Tablets are good, but they aren’t the be-all and end-all when it comes to treating medical conditions. Alternative treatments such as acupuncture, physiotherapy, and much more can be effective in relieving certain conditions.
One thing which has proved helpful with some migraine sufferers is psychotherapy.
Psychotherapy is a term which encompasses a few different treatments such as mindfulness-based stress reduction for migraine (MBSR-M), cognitive behavioural therapy (CBT), biofeedback, and relaxation training. These not only help by managing how the sufferer responds to pain, but there is also evidence to suggest that some of these treatments can reduce the frequency, duration and intensity of migraine attacks, as well as lowering the overall burden of migraine.

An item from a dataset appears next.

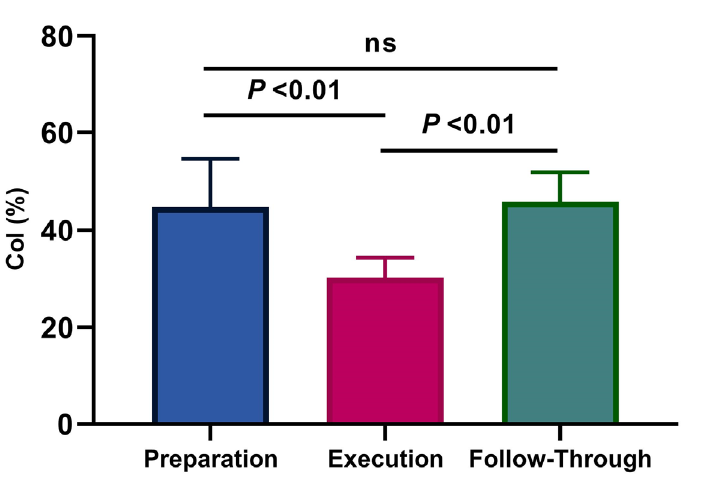
Figure 4. Average values and standard deviations for the co-activation index (CoI) (%) per phase ( η 2 p = 0.73). The agonist/antagonist muscle of each phase was BB/TB, TB/BB, and TB/BB, respec- tively.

Part of the reason that psychotherapy can be effective is down to neuroplasticity. This is the theory that the brain can change the response it has to what is practised and what is experienced.
Another reason why psychotherapy can help is because it can reduce stress. Up to 80% of migraine patients say that stress is a trigger for their attacks.
Unlike with traditional pharmaceutical options, psychotherapy is far less likely to result in any adverse side effects, and this is one reason why it might be the preferred treatment option for some migraine sufferers. Alternatively, it can also be a path to go down for migraine sufferers who have other medical conditions which make taking medication for their migraines impossible due to dangerous interactions between drugs.